POLÍTICA 14/03/2013
A dimensão política da escolha por um controvertido papa
Bergoglio cobrou que a Argentina parasse de "rezar" para o FMI. "Não vamos a lugar nenhum, simplesmente nos endividaríamos ainda mais"
Dificilmente os sacerdotes reunidos na Capela Sistina poderiam fazer opção mais política, em diversas e até contraditórias dimensões. Agora papa Francisco, Jorge Mario Bergoglio é provavelmente o cardeal mais envolvido em polêmicas deste mundo na atualidade, a ponto de comprar embates públicos com o governo argentino. Em questões comportamentais, é conservador – como praticamente todos os membros do conclave –mas tido como moderado, o que já representa avanço na direção progressista em relação a seus dois antecessores. É contra casamento gay, aborto, eutanásia, coisas do tipo. Por outro lado, é crítico das desigualdades, defende políticas sociais e de ajuda aos pobres, e combate políticas econômicas ortodoxas e tidas como neoliberais. Mas é acusado de envolvimento com a ditadura militar no País e até de suposta cumplicidade em sequestro de jesuítas no período. Seu nome é citado em diversos processos. Chegou ainda a emitir mensagens de “reconciliação” e “arrependimento” em apoio a recentes movimentos a favor da anistia para agentes do regime acusados de crime no período ditatorial. Quem convive com ele, por outro lado, menciona sua humildade e timidez, além do fato de ser normalmente calado. Anda de ônibus em Buenos Aires e cozinha a própria comida, por exemplo. Além disso, ficou famoso o episódio no qual lavou e beijou os pés de doentes de aids, ao repetir gesto bíblico. E teria sido sua própria rejeição à ideia de ser papa a responsável pela derrota no conclave que elegeu Bento XVI, em 2005, quando, segundo os relatos, ele foi o segundo colocado. Naquela época, ele era considerado a “oposição” moderada ao conservadorismo de Joseph Ratzinger.
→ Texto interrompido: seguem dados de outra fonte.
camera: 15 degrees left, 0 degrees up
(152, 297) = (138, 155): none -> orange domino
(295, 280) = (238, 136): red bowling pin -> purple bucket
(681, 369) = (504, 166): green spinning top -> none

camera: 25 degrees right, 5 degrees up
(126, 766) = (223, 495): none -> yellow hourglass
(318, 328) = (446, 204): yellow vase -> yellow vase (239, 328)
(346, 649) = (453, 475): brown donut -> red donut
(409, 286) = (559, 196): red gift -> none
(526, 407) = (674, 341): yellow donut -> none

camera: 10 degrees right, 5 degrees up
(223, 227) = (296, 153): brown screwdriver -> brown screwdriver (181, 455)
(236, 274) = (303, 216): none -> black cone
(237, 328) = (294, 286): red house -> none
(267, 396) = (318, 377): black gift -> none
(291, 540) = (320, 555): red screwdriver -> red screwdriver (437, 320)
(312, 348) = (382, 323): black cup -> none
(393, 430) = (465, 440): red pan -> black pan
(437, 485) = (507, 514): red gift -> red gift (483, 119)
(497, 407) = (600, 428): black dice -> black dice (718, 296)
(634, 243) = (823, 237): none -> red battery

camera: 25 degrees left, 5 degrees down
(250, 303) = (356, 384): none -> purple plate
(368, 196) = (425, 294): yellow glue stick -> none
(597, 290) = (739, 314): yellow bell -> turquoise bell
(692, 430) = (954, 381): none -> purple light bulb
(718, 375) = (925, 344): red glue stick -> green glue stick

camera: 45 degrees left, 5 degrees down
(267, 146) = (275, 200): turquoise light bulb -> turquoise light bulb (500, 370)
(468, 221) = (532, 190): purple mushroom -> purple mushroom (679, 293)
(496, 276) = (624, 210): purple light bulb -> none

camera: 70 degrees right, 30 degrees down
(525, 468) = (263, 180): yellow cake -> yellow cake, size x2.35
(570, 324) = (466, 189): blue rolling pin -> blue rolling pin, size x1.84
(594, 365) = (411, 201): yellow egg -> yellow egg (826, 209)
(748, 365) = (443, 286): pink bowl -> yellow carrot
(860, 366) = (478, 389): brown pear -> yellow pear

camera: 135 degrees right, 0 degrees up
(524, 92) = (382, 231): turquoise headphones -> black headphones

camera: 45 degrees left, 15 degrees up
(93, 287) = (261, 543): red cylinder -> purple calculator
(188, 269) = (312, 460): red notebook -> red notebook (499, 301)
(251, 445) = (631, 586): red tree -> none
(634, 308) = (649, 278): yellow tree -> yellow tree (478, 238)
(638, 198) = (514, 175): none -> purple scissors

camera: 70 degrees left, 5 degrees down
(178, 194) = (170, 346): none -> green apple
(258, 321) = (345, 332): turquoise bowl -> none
Os embates políticos confrontaram-no com a própria Santa Sé, quando a nomeação de bispos argentinos, em 2006, passou por cima da cúpula da Igreja no País, supostamente por influência do à época secretário de Estado do Vaticano, Angelo Sodano, e o cardeal colombiano Adolfo Trujillo. Conforme noticiou à época o jornal Clarin, ambos eram considerados excessivamente conservadores pelo clero argentino – já tido como um dos mais retrógrados do mundo.
Outra dimensão política da escolha é, evidentemente, o fato de ser o primeiro papa não-europeu em quase 1,3 mil anos. E, sobretudo, um pontífice do Terceiro Mundo, latino-americano. Em 14 de fevereiro, a coluna já destacava que o eurocentrismo não condizia com a realidade da Igreja, muito menos o colégio de eleitores. Calcula-se que quase metade dos católicos do mundo vive no continente americano. Contudo, só a Itália tinha 21 cardeais com direito a voto no conclave – mais que os 19 de toda a América Latina. A escolha de Francisco pode sinalizar ao menos o início da adequação desse eixo de poder à realidade da base da fé cristã.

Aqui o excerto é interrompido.